Kur'an-ı Kerim ve Türkçe Meali Sayfa 391
44. Şimdi, ey Muhammed! Biz Musa'ya bu Kitabı verirken, sen Sina dağının batı yamacında olup bitenleri gözetliyor değildin ve orada yaşananları gören, bu olaya bizzat şahitlik eden kimselerden biri de değildin.
45. Tam tersine, Musa ile senin aranda birçok nesiller yarattık ve onların üzerinden bugüne kadar nice devirler geçti. Buna rağmen o dönemde yaşanan olayları tüm ayrıntılarıyla ve dosdoğru bir şekilde haber veriyorsun. Ayrıca, Medyen halkı içinde oturup onlara ayetlerimizi okuyan kişi de sen değildin. Bu yüzden, orada olup bitenleri bilmene imkân yoktur. Fakat geçmiş ve geleceğin gaybını haber veren bu Kur'an'ı sana gönderen Biziz.
46. Evet, Biz Musa'ya seslendiğimiz sırada sen Sina dağının yamacında olup bitenleri gözetliyor değildin. Fakat Rabb'inden bir rahmet eseri olarak sana bu olayları bütün gerçekliğiyle bildiren bu ilâhî Kitap gönderildi ki, senden önce kendilerine uyarıcı bir Peygamber gelmemiş olan şu cahil toplumu uyarasın da, insanlar onun ayetlerini okuyup düşünerek öğüt alsınlar.
47. Bu Kitabı gönderdik ki, kendi elleriyle yaptıkları çirkin işlerden dolayı başlarına Hesap Gününde bir belâ geldiğinde, o müşrikler, "Ey Rabb'imiz, eğer bize de doğru yolu gösteren bir elçi göndermiş olsaydın, kesinlikle senin ayetlerine uyar ve müminlerden olurduk!" diye bahaneler ileri sürmesinler.
48. Fakat katımızdan hakikat bilgisini getiren bir Peygamber onlara gelince, "Madem Muhammed Peygamber olduğunu iddia ediyor, o hâlde ona da Musa'ya verilen mucizelerin bir benzeri verilseydi ya!" dediler. Oysa onlarla aynı mantığı paylaşan geçmişteki putperestler, Musa'ya verilmiş olan bütün mucizeleri ve ona vahyedilmiş olan Tevrat'ı vaktiyle inkâr etmemişler miydi? Geçmiştekilerin inkâr ettiğine, günümüz kâfirlerinin iman edeceğini mi sanıyorsunuz? Hayır!
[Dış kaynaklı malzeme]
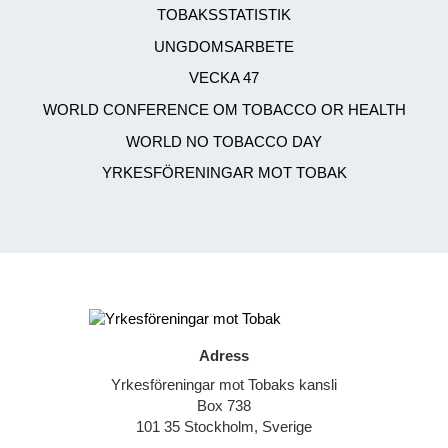
TOBAKSSTATISTIK
UNGDOMSARBETE
VECKA 47
WORLD CONFERENCE OM TOBACCO OR HEALTH
WORLD NO TOBACCO DAY
YRKESFÖRENINGAR MOT TOBAK
Adress
Yrkesföreningar mot Tobaks kansli
Box 738
101 35 Stockholm, Sverige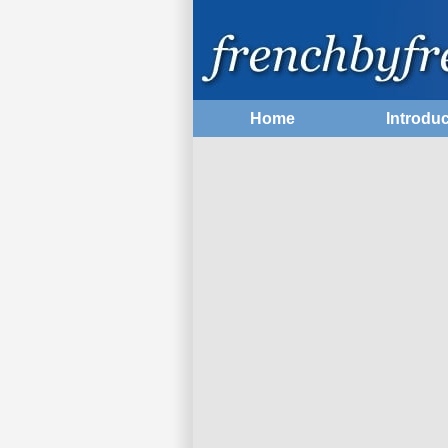
Home
Introduc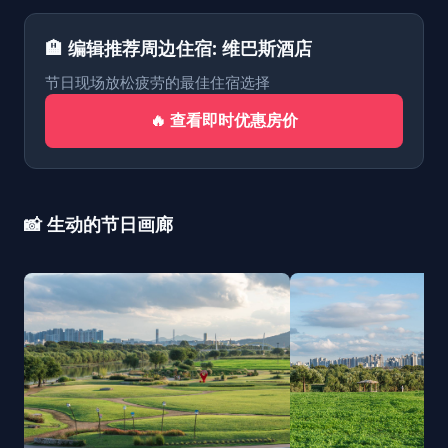
🏨 编辑推荐周边住宿: 维巴斯酒店
节日现场放松疲劳的最佳住宿选择
🔥 查看即时优惠房价
📸 生动的节日画廊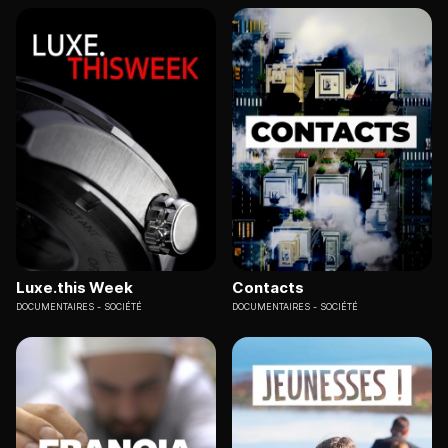
Luxe.this Week
Contacts
DOCUMENTAIRES
SOCIÉTÉ
DOCUMENTAIRES
SOCIÉTÉ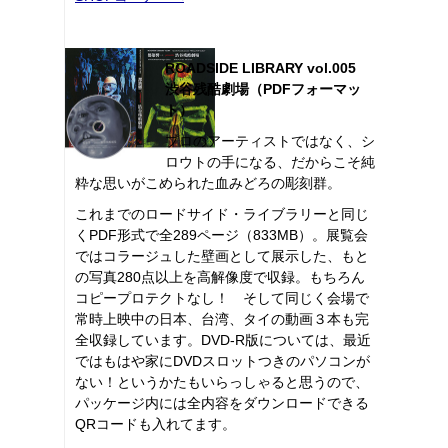
ROADSIDE LIBRARY vol.005
渋谷残酷劇場（PDFフォーマッ
ト）
プロのアーティストではなく、シ
ロウトの手になる、だからこそ純
粋な思いがこめられた血みどろの彫刻群。
これまでのロードサイド・ライブラリーと同じ
くPDF形式で全289ページ（833MB）。展覧会
ではコラージュした壁画として展示した、もと
の写真280点以上を高解像度で収録。もちろん
コピープロテクトなし！ そして同じく会場で
常時上映中の日本、台湾、タイの動画３本も完
全収録しています。DVD-R版については、最近
ではもはや家にDVDスロットつきのパソコンが
ない！というかたもいらっしゃると思うので、
パッケージ内には全内容をダウンロードできる
QRコードも入れてます。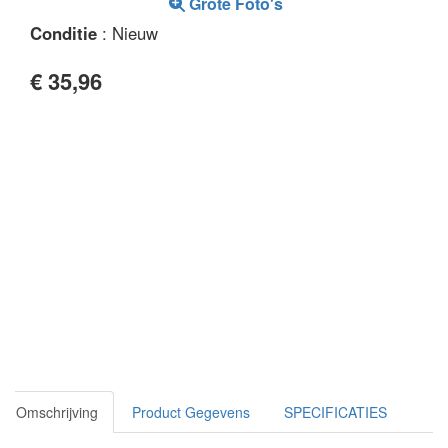
Grote Foto's
Conditie
: Nieuw
€ 35,96
Omschrijving
Product Gegevens
SPECIFICATIES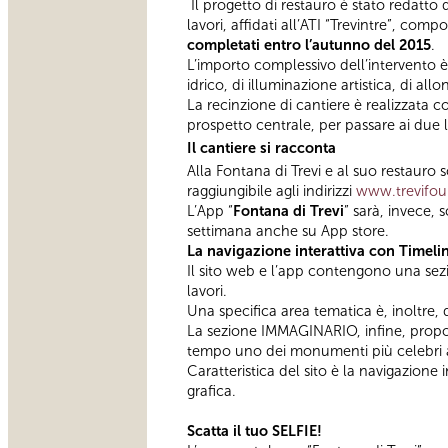
Il progetto di restauro è stato redatto
lavori, affidati all’ATI “Trevintre”, co
completati entro l’autunno del 2015
.
L’importo complessivo dell’intervento è
idrico, di illuminazione artistica, di al
La recinzione di cantiere è realizzata 
prospetto centrale, per passare ai due l
Il cantiere si racconta
Alla Fontana di Trevi e al suo restauro
raggiungibile agli indirizzi
www.trevifoun
L’App “
Fontana di Trevi
” sarà, invece, 
settimana anche su App store.
La navigazione interattiva con Timeli
Il sito web e l’app contengono una sez
lavori.
Una specifica area tematica è, inoltre,
La sezione IMMAGINARIO, infine, propon
tempo uno dei monumenti più celebri
Caratteristica del sito è la navigazione
grafica.
Scatta il tuo SELFIE!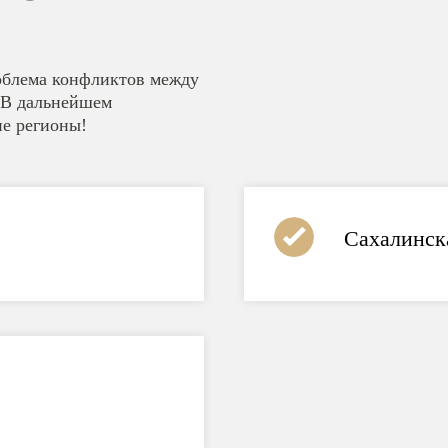
роблема конфликтов между
. В дальнейшем
ие регионы!
Сахалинск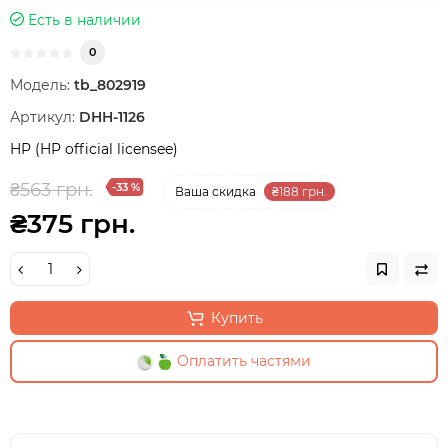
Есть в наличии
0
Модель:
tb_802919
Артикул:
DHH-1126
HP (HP official licensee)
₴563 грн.
-33 %
Ваша cкидка
₴188 грн.
₴375 грн.
Купить
Оплатить частями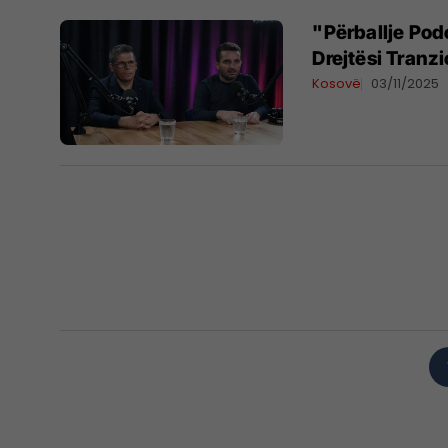
"Përballje Podc
Drejtësi Tranz
Kosovë
03/11/2025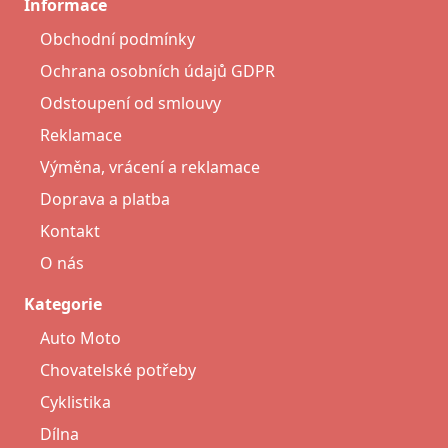
Informace
Obchodní podmínky
Ochrana osobních údajů GDPR
Odstoupení od smlouvy
Reklamace
Výměna, vrácení a reklamace
Doprava a platba
Kontakt
O nás
Kategorie
Auto Moto
Chovatelské potřeby
Cyklistika
Dílna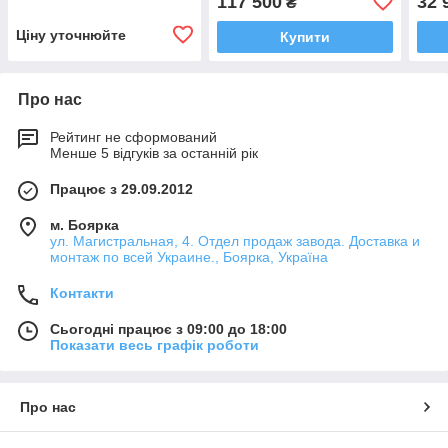
117 500
32 
₴
Ціну уточнюйте
Купити
Про нас
Рейтинг не сформований
Менше 5 відгуків за останній рік
Працює з 29.09.2012
м. Боярка
ул. Магистральная, 4. Отдел продаж завода. Доставка и
монтаж по всей Украине., Боярка, Україна
Контакти
Сьогодні працює з 09:00 до 18:00
Показати весь графік роботи
Про нас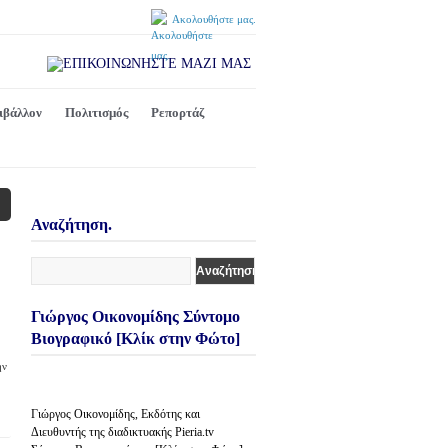
Ακολουθήστε μας.
ιβάλλον
Πολιτισμός
Ρεπορτάζ
Αναζήτηση.
Γιώργος Οικονομίδης Σύντομο
Βιογραφικό [Κλίκ στην Φώτο]
ην
Γιώργος Οικονομίδης, Εκδότης και
Διευθυντής της διαδικτυακής Pieria.tv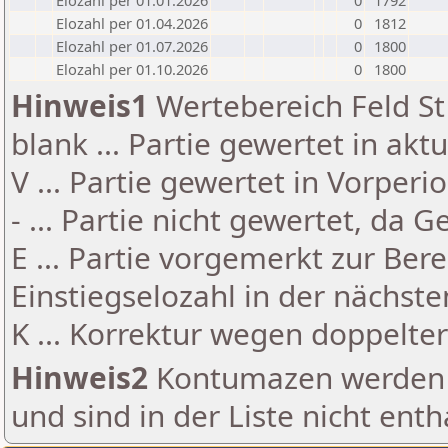
Elozahl per 01.01.2026
0
1792
Elozahl per 01.04.2026
0
1812
Elozahl per 01.07.2026
0
1800
Elozahl per 01.10.2026
0
1800
Hinweis1
Wertebereich Feld St 
blank ... Partie gewertet in akt
V ... Partie gewertet in Vorperi
- ... Partie nicht gewertet, da 
E ... Partie vorgemerkt zur Be
Einstiegselozahl in der nächst
K ... Korrektur wegen doppelt
Hinweis2
Kontumazen werden g
und sind in der Liste nicht enth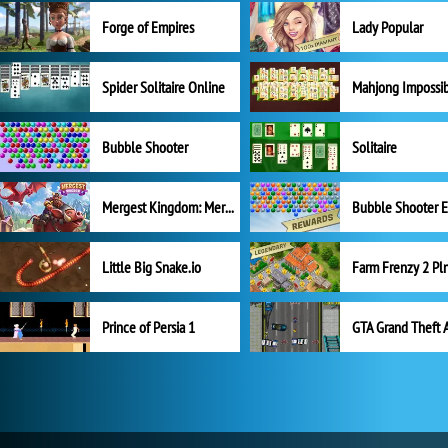
Forge of Empires
Lady Popular
Spider Solitaire Online
Mahjong Impossi
Bubble Shooter
Solitaire
Mergest Kingdom: Merge Puzzle
Little Big Snake.io
Prince of Persia 1
GTA Grand Theft 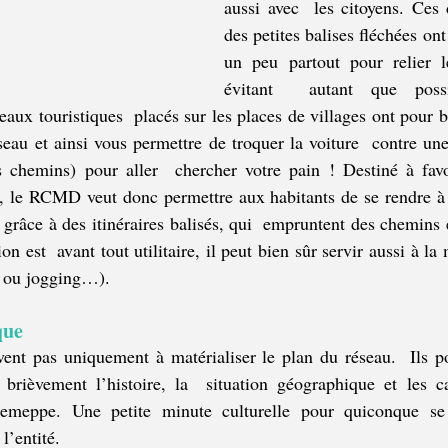
aussi avec  les citoyens. Ces 
des petites balises fléchées ont 
un peu partout pour relier l
évitant  autant que possi
ux touristiques  placés sur les places de villages ont pour bu
seau et ainsi vous permettre de troquer la voiture  contre une
s chemins) pour aller  chercher votre pain ! Destiné à favor
, le RCMD veut donc permettre aux habitants de se rendre à p
râce à des itinéraires balisés, qui  empruntent des chemins et
 est  avant tout utilitaire, il peut bien sûr servir aussi à la m
 ou jogging…).
que
ent pas uniquement à matérialiser le plan du réseau.  Ils po
brièvement l’histoire, la  situation géographique et les car
emeppe. Une petite minute culturelle pour quiconque se l
l’entité.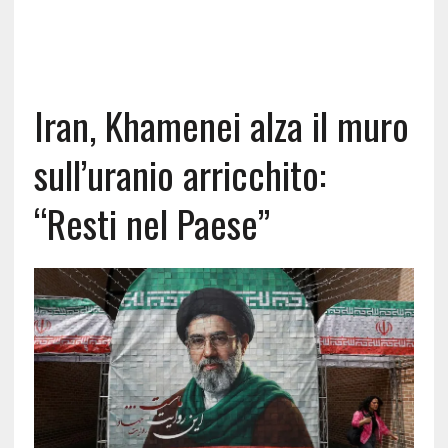
Iran, Khamenei alza il muro
sull’uranio arricchito:
“Resti nel Paese”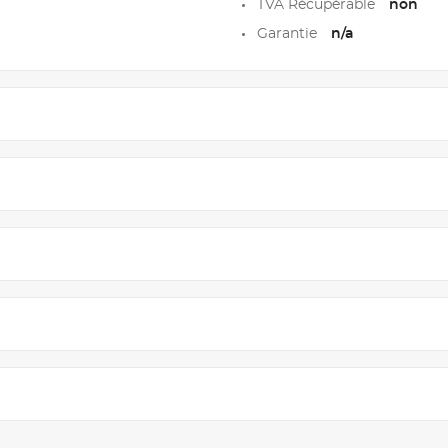
TVA Récupérable
non
Garantie
n/a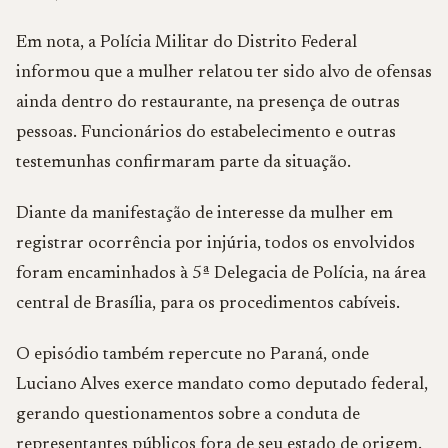
Em nota, a Polícia Militar do Distrito Federal
informou que a mulher relatou ter sido alvo de ofensas
ainda dentro do restaurante, na presença de outras
pessoas. Funcionários do estabelecimento e outras
testemunhas confirmaram parte da situação.
Diante da manifestação de interesse da mulher em
registrar ocorrência por injúria, todos os envolvidos
foram encaminhados à 5ª Delegacia de Polícia, na área
central de Brasília, para os procedimentos cabíveis.
O episódio também repercute no Paraná, onde
Luciano Alves exerce mandato como deputado federal,
gerando questionamentos sobre a conduta de
representantes públicos fora de seu estado de origem.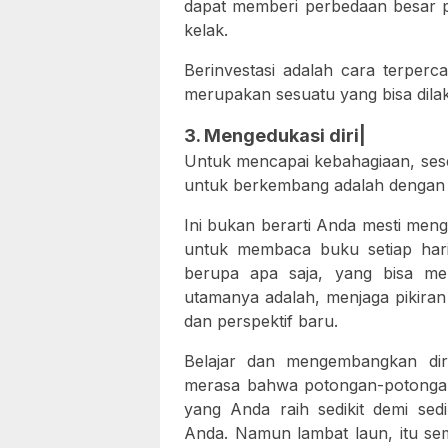
dapat memberi perbedaan besar p
kelak.
Berinvestasi adalah cara terperc
merupakan sesuatu yang bisa dilak
3. Mengedukasi diri|
Untuk mencapai kebahagiaan, sese
untuk berkembang adalah dengan b
Ini bukan berarti Anda mesti meng
untuk membaca buku setiap hari
berupa apa saja, yang bisa me
utamanya adalah, menjaga pikiran 
dan perspektif baru.
Belajar dan mengembangkan dir
merasa bahwa potongan-potongan
yang Anda raih sedikit demi sedi
Anda. Namun lambat laun, itu s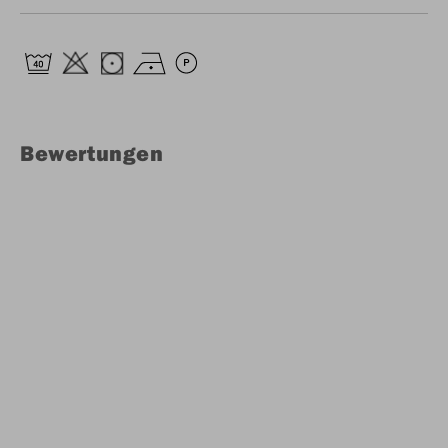
Bewertungen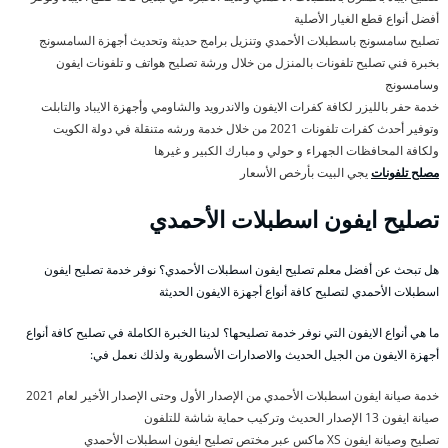
أفضل أنواع قطع الغيار الأصلية
تصليح سامسونج باسطبلات الأحمدي وتنزيل برامج حديثة وتحديث أجهزة السامسونج
بخبرة فني تصليح تلفونات بالمنزل من خلال ورشة تصليح هواتف و تلفونات ايفون
وسامسونج
خدمة حفر بالليزر لكافة كفرات الايفون والاندرويد والشاومي وأجهزة الايباد والتابلت
وتوفير أحدث كفرات تلفونات 2021 من خلال خدمة ورشه متنقلة في دولة الكويت
ولكافة المحافظات الجهراء و حولي و مبارك الكبير و غيرها
مصلح تلفونات
يجي البيت بأرخص الأسعار
تصليح ايفون اسطبلات الأحمدي
هل تبحث عن أفضل معلم تصليح ايفون اسطبلات الأحمدي؟ نوفر خدمة تصليح ايفون
اسطبلات الأحمدي لتصليح كافة أنواع أجهزة الايفون الحديثة
ما هي أنواع الايفون التي نوفر خدمة تصليحها؟ لدينا الخبرة الكاملة في تصليح كافة أنواع
أجهزة الايفون من الجيل الحديث والاصدارات الأسطورية ولذلك نعمل في:
خدمة صيانة ايفون اسطبلات الأحمدي من الإصدار الأول وحتى الإصدار الأخير لعام 2021
صيانة ايفون 13 الإصدار الحديث وتركيب حماية شاشة للتلفون
تصليح وصيانة ايفون XS ماكس عبر مختص تصليح ايفون اسطبلات الأحمدي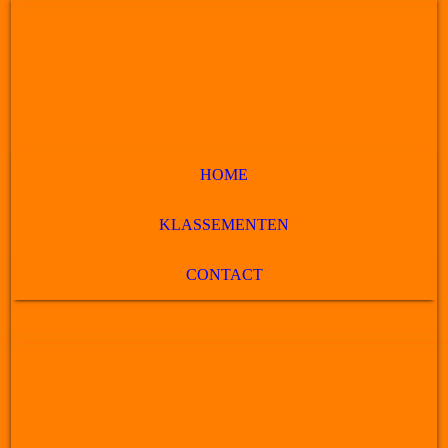
HOME
KLASSEMENTEN
CONTACT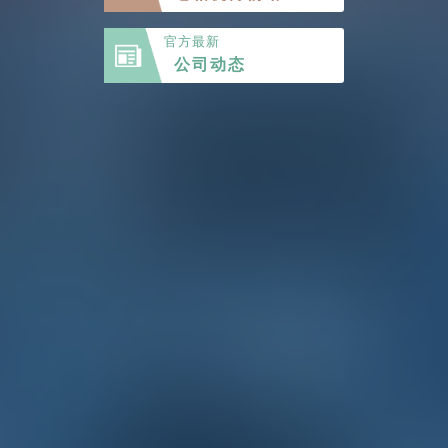
官方最新
公司动态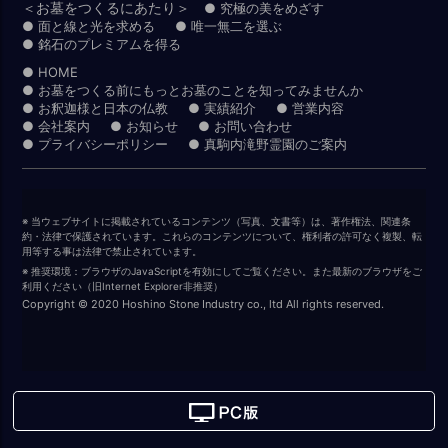
＜お墓をつくるにあたり＞
● 究極の美をめざす
● 面と線と光を求める
● 唯一無二を選ぶ
● 銘石のプレミアムを得る
● HOME
● お墓をつくる前にもっとお墓のことを知ってみませんか
● お釈迦様と日本の仏教
● 実績紹介
● 営業内容
● 会社案内
● お知らせ
● お問い合わせ
● プライバシーポリシー
● 真駒内滝野霊園のご案内
※ 当ウェブサイトに掲載されているコンテンツ（写真、文書等）は、著作権法、関連条
約・法律で保護されています。これらのコンテンツについて、権利者の許可なく複製、転
用等する事は法律で禁止されています。
※ 推奨環境：ブラウザのJavaScriptを有効にしてご覧ください。また最新のブラウザをご
利用ください（旧Internet Explorer非推奨）
Copyright © 2020 Hoshino Stone Industry co., ltd All rights reserved.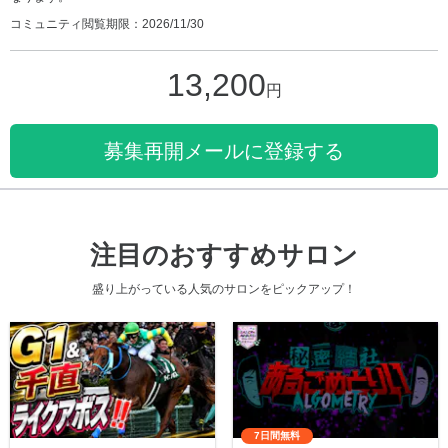
コミュニティ閲覧期限：2026/11/30
13,200
円
募集再開メールに登録する
注目のおすすめサロン
盛り上がっている人気のサロンをピックアップ！
7日間無料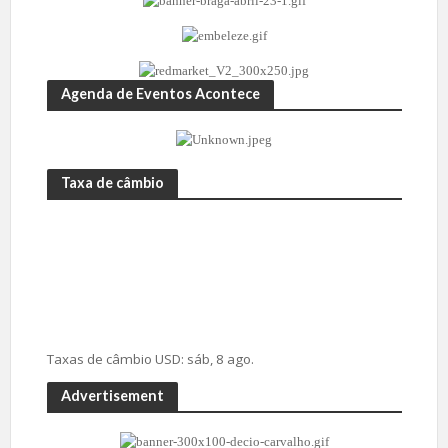
Agenda de Eventos Acontece
Taxa de câmbio
Taxas de câmbio
USD
: sáb, 8 ago.
Advertisement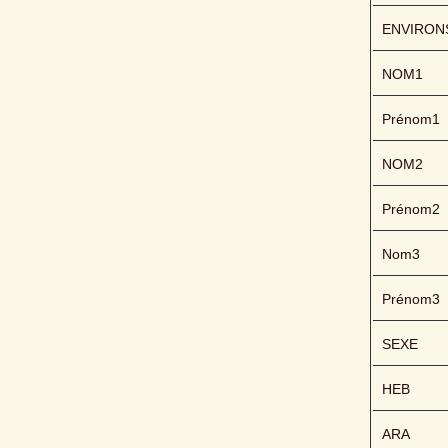
ENVIRON
NOM1
Prénom1
NOM2
Prénom2
Nom3
Prénom3
SEXE
HEB
ARA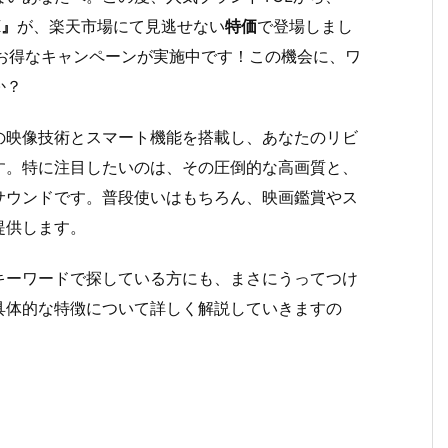
K』
が、楽天市場にて見逃せない
特価
で登場しまし
お得なキャンペーンが実施中です！この機会に、ワ
か？
の映像技術とスマート機能を搭載し、あなたのリビ
す。特に注目したいのは、その圧倒的な高画質と、
サウンドです。普段使いはもちろん、映画鑑賞やス
提供します。
キーワードで探している方にも、まさにうってつけ
具体的な特徴について詳しく解説していきますの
Nitekim onlar, Kur'an ve Tevrat hakkında, "Bunlar, birbirini destekleyen iki büyülü sözden, göz boyayıcı aldatmacadan ve insanı uyuşturan masallardan başka bir şey değildir!" dediler. Ve eklediler: "Doğrusu biz, ister Kur'an olsun, isterse Tevrat, Zebur ya da İncil, bizi bir tek Allah'a kul olmaya çağıran ve omzumuza ahlâkî sorumluluklar yükleyen kutsal kitapların hiçbirini kabul etmiyoruz."
49. Sen de onlara de ki: "Demek Kur'an'ı da, diğer mukaddes kitapları da inkâr ediyorsunuz. Madem öyle, o zaman Allah katından, bu iki kitaptan daha doğru bilgiler içeren, insanlığa dünya ve âhiret mutluluğu sağlayan bir kitap getirin de ona uyayım, eğer iddianızda samimî iseniz!"
50. Eğer bu meydan okuma karşısında suspus olup çağrına makul ve mantıklı bir cevap veremezlerse —ki asla veremeyecekler— o zaman bil ki, onlar yalnızca şeytanî arzu ve heveslerinin peşindedirler. Hâlbuki, Allah katından gelen yol gösterici bilgiye dayanmaksızın, sırf arzu ve heveslerinin peşinde koşan kişiden daha şaşkın ve daha sapkın kim olabilir? Hiç kuşkusuz Allah, zalim bir toplumu doğru yola iletmez.